═════ Given data ═════
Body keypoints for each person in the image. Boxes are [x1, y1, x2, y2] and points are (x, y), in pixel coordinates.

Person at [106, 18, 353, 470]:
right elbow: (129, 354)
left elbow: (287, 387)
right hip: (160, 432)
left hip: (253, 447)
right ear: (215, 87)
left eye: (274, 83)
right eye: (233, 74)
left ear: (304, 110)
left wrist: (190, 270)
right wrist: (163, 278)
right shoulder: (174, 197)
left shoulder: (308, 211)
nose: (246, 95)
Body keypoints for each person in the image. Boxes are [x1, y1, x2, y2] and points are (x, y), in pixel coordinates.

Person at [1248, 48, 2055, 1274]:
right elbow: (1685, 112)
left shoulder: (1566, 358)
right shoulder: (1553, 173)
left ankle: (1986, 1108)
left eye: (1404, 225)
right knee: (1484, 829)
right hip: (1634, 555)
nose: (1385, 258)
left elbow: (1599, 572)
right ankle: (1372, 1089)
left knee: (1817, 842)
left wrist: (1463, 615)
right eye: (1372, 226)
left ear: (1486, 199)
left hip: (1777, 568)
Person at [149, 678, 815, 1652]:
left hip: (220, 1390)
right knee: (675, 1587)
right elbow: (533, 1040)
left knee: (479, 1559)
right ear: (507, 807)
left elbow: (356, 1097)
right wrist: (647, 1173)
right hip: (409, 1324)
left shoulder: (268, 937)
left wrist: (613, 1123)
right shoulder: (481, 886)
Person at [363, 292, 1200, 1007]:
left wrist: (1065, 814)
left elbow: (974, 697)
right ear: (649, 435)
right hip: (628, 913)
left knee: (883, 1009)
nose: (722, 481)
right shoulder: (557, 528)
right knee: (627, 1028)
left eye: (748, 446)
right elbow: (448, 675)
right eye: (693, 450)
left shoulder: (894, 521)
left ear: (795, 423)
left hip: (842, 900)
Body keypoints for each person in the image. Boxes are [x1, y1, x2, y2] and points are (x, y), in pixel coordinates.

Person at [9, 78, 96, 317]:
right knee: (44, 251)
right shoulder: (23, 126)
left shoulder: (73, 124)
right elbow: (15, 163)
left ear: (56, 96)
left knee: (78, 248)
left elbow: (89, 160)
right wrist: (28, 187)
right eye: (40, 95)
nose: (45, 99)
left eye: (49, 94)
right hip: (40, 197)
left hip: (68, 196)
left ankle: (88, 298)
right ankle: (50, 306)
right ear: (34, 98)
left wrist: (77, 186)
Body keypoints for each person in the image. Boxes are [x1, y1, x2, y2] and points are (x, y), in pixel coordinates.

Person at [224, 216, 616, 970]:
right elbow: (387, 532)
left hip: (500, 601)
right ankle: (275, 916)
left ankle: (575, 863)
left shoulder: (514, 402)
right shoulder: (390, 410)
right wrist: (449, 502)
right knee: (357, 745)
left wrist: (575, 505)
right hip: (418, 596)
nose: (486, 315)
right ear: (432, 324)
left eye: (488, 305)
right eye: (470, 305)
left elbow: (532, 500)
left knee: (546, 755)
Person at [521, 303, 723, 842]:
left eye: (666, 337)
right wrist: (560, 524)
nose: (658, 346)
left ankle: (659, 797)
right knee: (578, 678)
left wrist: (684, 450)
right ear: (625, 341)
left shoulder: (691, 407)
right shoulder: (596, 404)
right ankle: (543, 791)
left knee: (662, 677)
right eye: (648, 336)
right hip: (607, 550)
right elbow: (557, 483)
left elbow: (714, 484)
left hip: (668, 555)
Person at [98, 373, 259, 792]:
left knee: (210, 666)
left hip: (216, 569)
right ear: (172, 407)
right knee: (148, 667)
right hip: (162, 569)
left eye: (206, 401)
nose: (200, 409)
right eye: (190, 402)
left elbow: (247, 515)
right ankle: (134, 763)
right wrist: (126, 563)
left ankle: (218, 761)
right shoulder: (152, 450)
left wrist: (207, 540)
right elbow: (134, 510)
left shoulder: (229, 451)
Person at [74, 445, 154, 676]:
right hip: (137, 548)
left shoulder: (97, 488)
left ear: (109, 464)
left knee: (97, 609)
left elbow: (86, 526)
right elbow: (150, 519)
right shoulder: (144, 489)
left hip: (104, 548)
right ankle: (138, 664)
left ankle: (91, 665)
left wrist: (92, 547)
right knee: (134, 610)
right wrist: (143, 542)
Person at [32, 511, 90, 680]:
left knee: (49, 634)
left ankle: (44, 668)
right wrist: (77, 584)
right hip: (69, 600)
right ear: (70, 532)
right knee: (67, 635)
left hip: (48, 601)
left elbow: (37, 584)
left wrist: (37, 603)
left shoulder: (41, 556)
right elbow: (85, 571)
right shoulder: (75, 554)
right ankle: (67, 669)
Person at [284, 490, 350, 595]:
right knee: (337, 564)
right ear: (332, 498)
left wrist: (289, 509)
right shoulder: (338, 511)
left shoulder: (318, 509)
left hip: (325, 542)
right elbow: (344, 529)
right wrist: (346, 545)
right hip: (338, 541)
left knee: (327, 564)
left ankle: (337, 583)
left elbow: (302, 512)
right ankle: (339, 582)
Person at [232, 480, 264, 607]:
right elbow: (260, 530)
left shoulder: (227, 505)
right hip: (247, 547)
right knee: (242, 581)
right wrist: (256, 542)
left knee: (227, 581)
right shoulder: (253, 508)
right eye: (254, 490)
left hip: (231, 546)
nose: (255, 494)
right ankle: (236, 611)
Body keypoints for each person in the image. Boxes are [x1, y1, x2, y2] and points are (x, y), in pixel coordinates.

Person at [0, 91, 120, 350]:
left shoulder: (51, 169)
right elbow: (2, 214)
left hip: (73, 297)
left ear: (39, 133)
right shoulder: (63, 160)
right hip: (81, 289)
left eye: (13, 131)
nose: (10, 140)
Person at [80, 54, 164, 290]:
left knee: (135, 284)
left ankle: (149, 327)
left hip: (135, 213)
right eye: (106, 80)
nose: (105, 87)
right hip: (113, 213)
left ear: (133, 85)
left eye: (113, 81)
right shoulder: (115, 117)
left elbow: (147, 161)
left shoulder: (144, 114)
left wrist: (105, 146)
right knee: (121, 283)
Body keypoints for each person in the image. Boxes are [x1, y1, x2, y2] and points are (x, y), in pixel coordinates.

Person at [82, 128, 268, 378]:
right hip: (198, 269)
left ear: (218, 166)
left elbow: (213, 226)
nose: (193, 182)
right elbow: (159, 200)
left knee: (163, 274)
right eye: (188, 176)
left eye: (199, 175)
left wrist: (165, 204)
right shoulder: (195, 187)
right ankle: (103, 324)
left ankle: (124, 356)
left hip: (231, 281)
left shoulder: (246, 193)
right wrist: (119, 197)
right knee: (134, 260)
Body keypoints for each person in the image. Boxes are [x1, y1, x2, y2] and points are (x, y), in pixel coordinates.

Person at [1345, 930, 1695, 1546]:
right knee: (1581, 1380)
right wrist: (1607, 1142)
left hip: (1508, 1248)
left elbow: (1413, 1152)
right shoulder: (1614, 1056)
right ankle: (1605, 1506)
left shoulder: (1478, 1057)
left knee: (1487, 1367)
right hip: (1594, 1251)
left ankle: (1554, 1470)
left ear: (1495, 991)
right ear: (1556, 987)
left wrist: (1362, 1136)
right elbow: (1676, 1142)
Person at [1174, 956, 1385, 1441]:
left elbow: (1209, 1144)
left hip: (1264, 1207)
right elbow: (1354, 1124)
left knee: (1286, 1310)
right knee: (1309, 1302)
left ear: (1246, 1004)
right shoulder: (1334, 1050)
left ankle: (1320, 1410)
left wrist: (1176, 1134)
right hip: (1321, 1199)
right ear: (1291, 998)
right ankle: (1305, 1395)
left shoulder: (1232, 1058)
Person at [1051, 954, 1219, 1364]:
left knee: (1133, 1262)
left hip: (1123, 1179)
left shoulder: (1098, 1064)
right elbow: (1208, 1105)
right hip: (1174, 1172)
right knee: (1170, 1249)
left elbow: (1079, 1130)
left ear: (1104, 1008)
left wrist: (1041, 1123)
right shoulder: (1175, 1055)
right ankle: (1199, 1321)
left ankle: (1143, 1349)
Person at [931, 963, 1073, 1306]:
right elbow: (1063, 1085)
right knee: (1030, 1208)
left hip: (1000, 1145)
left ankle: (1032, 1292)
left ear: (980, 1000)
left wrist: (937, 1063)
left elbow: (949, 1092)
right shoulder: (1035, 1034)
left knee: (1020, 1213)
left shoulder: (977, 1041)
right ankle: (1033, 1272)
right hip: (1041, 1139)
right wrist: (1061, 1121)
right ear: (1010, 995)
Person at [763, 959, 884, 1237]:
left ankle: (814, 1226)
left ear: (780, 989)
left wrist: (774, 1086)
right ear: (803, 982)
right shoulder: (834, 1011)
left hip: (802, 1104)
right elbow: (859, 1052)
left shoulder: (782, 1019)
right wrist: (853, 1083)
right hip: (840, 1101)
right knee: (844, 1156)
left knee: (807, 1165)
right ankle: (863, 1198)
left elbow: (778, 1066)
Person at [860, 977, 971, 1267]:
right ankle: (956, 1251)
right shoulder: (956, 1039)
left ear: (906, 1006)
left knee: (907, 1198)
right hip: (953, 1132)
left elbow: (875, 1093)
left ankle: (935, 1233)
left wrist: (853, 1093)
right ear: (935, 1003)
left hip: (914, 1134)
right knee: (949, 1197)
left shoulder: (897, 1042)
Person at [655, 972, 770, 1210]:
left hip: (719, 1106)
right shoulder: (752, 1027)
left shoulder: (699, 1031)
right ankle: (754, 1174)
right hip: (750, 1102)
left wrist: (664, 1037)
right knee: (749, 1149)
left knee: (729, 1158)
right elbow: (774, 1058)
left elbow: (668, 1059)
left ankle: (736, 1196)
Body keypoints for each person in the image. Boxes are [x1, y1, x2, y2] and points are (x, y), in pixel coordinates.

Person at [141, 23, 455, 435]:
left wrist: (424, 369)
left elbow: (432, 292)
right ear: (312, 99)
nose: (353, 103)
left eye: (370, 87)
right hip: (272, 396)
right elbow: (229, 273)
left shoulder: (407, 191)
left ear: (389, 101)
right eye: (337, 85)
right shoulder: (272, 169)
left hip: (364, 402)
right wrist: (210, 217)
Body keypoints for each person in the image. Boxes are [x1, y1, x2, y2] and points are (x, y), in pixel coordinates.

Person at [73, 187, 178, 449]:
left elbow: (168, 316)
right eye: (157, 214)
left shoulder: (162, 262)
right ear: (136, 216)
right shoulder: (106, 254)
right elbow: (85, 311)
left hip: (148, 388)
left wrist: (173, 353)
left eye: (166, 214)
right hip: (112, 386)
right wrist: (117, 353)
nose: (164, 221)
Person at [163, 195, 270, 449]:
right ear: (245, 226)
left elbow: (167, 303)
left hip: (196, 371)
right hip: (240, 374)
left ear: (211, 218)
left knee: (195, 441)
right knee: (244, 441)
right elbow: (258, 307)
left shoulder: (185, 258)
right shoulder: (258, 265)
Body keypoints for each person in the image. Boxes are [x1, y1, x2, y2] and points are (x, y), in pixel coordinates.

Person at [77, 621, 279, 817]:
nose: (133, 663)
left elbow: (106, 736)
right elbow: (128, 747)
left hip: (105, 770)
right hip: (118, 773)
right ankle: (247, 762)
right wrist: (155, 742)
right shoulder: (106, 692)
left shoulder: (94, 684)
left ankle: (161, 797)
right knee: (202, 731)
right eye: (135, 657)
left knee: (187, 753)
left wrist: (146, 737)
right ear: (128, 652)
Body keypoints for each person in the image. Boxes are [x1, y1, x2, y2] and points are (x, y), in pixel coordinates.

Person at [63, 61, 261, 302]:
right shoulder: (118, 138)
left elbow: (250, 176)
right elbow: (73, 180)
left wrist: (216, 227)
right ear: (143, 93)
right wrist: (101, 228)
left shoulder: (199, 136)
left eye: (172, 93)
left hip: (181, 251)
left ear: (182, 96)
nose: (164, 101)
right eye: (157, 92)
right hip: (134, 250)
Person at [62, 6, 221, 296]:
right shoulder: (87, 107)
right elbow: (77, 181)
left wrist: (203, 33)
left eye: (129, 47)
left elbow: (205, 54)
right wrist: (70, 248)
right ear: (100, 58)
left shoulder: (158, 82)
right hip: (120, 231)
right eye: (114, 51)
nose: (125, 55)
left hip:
═════
## [Work required]
Once the line with "left wrist: (92, 547)" is found in the records above, print exactly that line and every line after it through the line with "left shoulder: (227, 505)".

## [Task answer]
left wrist: (92, 547)
right knee: (134, 610)
right wrist: (143, 542)
Person at [32, 511, 90, 680]:
left knee: (49, 634)
left ankle: (44, 668)
right wrist: (77, 584)
right hip: (69, 600)
right ear: (70, 532)
right knee: (67, 635)
left hip: (48, 601)
left elbow: (37, 584)
left wrist: (37, 603)
left shoulder: (41, 556)
right elbow: (85, 571)
right shoulder: (75, 554)
right ankle: (67, 669)
Person at [284, 490, 350, 595]:
right knee: (337, 564)
right ear: (332, 498)
left wrist: (289, 509)
right shoulder: (338, 511)
left shoulder: (318, 509)
left hip: (325, 542)
right elbow: (344, 529)
right wrist: (346, 545)
right hip: (338, 541)
left knee: (327, 564)
left ankle: (337, 583)
left elbow: (302, 512)
right ankle: (339, 582)
Person at [232, 480, 264, 607]:
right elbow: (260, 530)
left shoulder: (227, 505)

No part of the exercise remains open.